EXTRAIT DU DOCUMENT.
..............................

Le futurisme permet-il de prédire l’avenir ?
S. K. Personne ne peut prédire ce qui nous attend. Nous ne pouvons être certains que de nos incertitudes. Nous ne pouvons que rester à l’affût des signes. Le futuriste cherche à identifier la formation de tendances et leur impact possible sur différents scénarios. Il évalue ensuite la probabilité de ces scénarios.
Que disent les signes quant à l’avenir de la mobilité urbaine ?
S. K. La pensée actuelle se focalise majoritairement sur l’arrivée imminente des véhicules autonomes. L’humain est mauvais conducteur : il ne respecte ni les limitations de vitesse, ni les feux de signalisation. Le véhicule autonome, lui, est programmé pour suivre les règles.

..............................

ACTIVITÉ A.
Répondez à ces questions sur l'entretien consacré au futurisme :
(i) De quoi pouvons-nous être certains, d'après la première réponse ?
(ii) Sur quoi la pensée actuelle se focalise-t-elle majoritairement ?
(iii) Quelles règles l'humain ne respecte-t-il pas ?
ACTIVITÉ B.
Rédigez la suite de l'entretien sur le futurisme, en reprenant après sa dernière phrase.

EXTRAIT DE DONNÉES.
..............................

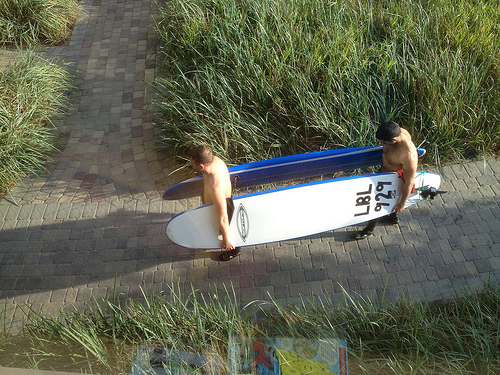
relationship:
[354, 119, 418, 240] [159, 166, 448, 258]
fellas with surfboards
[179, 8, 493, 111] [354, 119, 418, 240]
grass right fellas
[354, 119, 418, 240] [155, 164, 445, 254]
fellas hold surf boards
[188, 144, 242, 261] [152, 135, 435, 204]
dudes hold surf boards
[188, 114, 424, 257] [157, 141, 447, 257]
dudes hold surf boards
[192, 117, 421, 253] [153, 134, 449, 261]
fellas hold surf boards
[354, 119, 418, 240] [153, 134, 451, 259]
fellas held surfboards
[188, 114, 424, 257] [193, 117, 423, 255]
dudes held surfboards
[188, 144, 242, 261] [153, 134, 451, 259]
dudes held surfboards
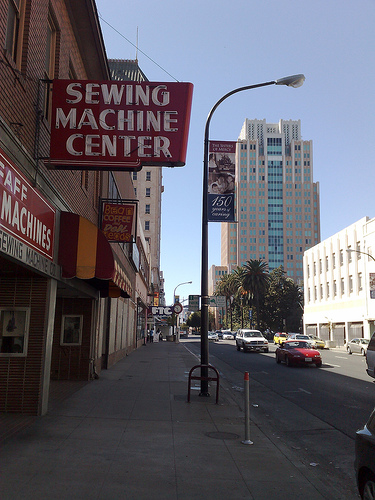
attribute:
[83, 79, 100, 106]
letter — white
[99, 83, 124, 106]
letter — white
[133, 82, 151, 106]
letter — white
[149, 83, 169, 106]
letter — white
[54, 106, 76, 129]
letter — white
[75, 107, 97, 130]
letter — white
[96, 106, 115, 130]
letter — white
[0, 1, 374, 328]
sky — blue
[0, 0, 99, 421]
building — brick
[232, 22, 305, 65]
sky —  blue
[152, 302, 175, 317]
sign — distant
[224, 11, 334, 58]
sky — clear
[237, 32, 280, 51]
clouds — white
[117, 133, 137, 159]
letter — white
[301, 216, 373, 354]
building — white 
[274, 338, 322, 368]
car — red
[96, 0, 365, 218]
sky — blue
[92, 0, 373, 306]
sky — blue,  blue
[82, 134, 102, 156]
letter — white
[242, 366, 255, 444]
pole — short 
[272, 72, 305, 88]
light — off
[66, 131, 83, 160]
letter — white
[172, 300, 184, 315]
clock — red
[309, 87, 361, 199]
sky — blue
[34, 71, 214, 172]
sign — red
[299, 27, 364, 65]
sky — blue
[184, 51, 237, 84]
clouds — white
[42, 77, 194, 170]
sign — red and white, white, red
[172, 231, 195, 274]
clouds — white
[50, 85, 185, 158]
sign — red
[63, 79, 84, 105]
letter — white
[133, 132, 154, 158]
letter — white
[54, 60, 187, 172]
sign — red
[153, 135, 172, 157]
letter — white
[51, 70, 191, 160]
letter — white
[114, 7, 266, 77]
clouds — white 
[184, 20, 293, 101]
clouds — white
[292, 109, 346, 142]
clouds — white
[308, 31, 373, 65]
clouds — white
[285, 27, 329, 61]
clouds — white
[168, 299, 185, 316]
face — white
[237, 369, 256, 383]
top — orange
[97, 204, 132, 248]
coffee — orange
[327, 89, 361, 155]
clouds — white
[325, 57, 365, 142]
clouds — white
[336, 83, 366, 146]
clouds — white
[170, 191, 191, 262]
clouds — white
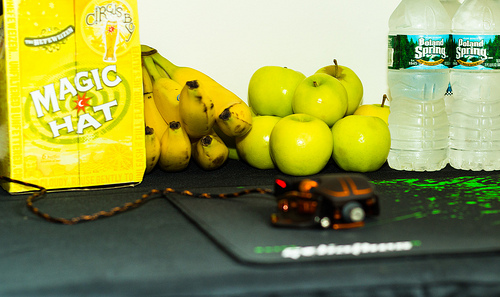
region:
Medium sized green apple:
[237, 56, 312, 112]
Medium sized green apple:
[265, 106, 330, 181]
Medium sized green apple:
[232, 110, 287, 175]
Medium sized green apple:
[320, 90, 410, 185]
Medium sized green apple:
[310, 50, 360, 111]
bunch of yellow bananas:
[115, 10, 261, 191]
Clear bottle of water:
[385, 0, 456, 180]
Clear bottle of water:
[445, 0, 495, 175]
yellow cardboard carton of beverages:
[2, 0, 159, 205]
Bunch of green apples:
[209, 33, 421, 183]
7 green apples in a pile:
[237, 59, 387, 179]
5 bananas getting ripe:
[135, 45, 252, 172]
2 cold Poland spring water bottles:
[386, 1, 496, 169]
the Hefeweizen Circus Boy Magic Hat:
[0, 1, 146, 195]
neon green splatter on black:
[379, 171, 496, 237]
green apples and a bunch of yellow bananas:
[139, 40, 387, 177]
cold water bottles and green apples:
[245, 0, 497, 175]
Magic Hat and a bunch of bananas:
[0, 0, 252, 192]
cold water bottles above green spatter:
[384, 1, 494, 232]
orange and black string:
[13, 191, 227, 227]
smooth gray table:
[53, 239, 167, 262]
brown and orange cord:
[57, 190, 138, 225]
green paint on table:
[426, 174, 491, 213]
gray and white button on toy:
[333, 197, 366, 231]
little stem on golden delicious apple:
[330, 55, 353, 74]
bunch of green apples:
[251, 64, 386, 157]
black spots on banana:
[210, 102, 242, 134]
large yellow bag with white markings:
[4, 5, 163, 233]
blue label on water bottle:
[397, 32, 490, 61]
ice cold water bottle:
[391, 5, 457, 182]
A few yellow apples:
[241, 51, 386, 176]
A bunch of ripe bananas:
[141, 40, 251, 175]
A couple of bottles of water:
[382, 0, 497, 175]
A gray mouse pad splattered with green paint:
[160, 170, 495, 265]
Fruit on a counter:
[140, 15, 380, 185]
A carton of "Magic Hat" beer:
[0, 0, 145, 190]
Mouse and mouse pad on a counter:
[155, 165, 495, 285]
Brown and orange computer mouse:
[260, 165, 386, 235]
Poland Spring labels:
[380, 25, 495, 70]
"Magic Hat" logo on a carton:
[25, 60, 125, 140]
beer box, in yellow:
[0, 3, 150, 198]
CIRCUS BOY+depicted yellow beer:
[83, 1, 138, 66]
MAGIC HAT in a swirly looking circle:
[18, 60, 132, 150]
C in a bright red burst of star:
[69, 91, 95, 117]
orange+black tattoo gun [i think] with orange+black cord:
[0, 170, 387, 240]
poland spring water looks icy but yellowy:
[386, 1, 498, 175]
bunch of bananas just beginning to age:
[145, 42, 257, 170]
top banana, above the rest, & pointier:
[143, 48, 218, 135]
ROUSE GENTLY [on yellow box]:
[62, 166, 132, 190]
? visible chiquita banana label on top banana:
[172, 91, 189, 104]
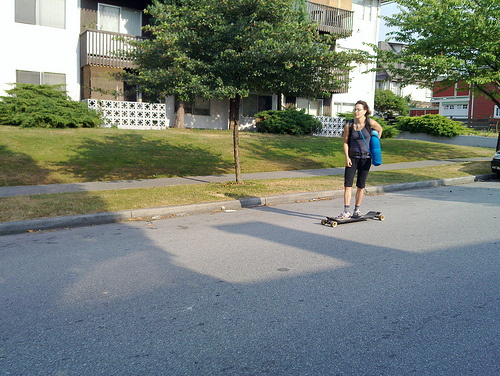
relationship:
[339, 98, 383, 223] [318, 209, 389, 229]
woman on a black skateboard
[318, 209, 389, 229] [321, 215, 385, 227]
skateboard has brown wheels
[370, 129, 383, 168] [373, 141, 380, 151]
bag for yoga blue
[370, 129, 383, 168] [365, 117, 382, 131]
bag for yoga on shoulder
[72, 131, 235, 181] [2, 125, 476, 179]
shadow on grass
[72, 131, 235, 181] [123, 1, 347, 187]
shadow of a tree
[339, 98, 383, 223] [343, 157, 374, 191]
woman wearing black pants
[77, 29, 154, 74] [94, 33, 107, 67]
railing brown with vertical slats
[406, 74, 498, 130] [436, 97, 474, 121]
building red with white garage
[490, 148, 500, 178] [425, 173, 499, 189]
car parked at curb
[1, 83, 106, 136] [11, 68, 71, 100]
bush in front of a window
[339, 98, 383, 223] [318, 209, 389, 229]
woman on a skateboard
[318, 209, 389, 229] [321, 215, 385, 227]
skateboard has white wheels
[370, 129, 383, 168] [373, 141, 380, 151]
bag on woman blue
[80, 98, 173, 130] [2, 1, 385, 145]
white fence in front of building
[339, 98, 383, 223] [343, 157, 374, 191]
woman in black capri pants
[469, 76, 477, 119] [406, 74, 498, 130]
white trim on building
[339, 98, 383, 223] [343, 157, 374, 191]
woman wearing shorts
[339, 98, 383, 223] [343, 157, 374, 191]
woman wearing black shorts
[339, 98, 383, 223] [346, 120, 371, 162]
woman wearing a shirt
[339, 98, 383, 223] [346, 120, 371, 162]
woman wearing a gray shirt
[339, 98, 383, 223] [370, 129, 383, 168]
woman carrying a yoga mat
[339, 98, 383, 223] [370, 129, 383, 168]
woman holding yoga mat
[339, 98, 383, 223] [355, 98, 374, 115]
person has brown hair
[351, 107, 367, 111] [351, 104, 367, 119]
glasses on persons face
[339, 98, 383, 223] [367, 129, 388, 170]
person carrying a blue yoga mat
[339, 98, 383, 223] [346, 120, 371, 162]
person wearing a gray shirt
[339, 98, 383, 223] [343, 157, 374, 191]
person wearing black shorts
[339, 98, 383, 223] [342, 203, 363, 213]
person wearing gray socks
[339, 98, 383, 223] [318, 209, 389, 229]
person standing on skateboard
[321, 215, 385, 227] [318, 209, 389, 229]
wheels are tan on skateboard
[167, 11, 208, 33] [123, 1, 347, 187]
leaves are green on tree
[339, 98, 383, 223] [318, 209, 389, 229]
woman riding a skateboard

..............................

RÉSULTAT ATTENDU A.
(i) Nous ne pouvons être certains que de nos incertitudes.
(ii) Elle se focalise sur l'arrivée imminente des véhicules autonomes.
(iii) Il ne respecte ni les limitations de vitesse, ni les feux de signalisation.

RÉSULTAT ATTENDU B.
L’automatisation croissante rendra, j’en suis convaincue, nos rues plus sûres. Cependant, même quand toutes les voitures seront autonomes, les citadins auront encore besoin de métros et de bus. L’urbanisation grandissante du monde ne fait aujourd’hui plus de doute. Nous aurons besoin de systèmes de transports en commun capables de transporter des millions de voyageurs tous les jours. Si les décideurs de l’industrie veulent concurrencer le véhicule individuel, particulièrement attrayant, ils doivent identifier quelles améliorations peuvent être apportées aux transports en commun, notamment par la mise à disposition d’informations numériques, de divertissements, de climatisation, de musique… Tout ce qui peut rendre le voyage agréable.
"Personne ne peut prédire ce qui nous attend. Nous ne pouvons que rester à l'affût des signes."
Comment la pandémie a-t-elle influencé votre vision de l’avenir des villes ?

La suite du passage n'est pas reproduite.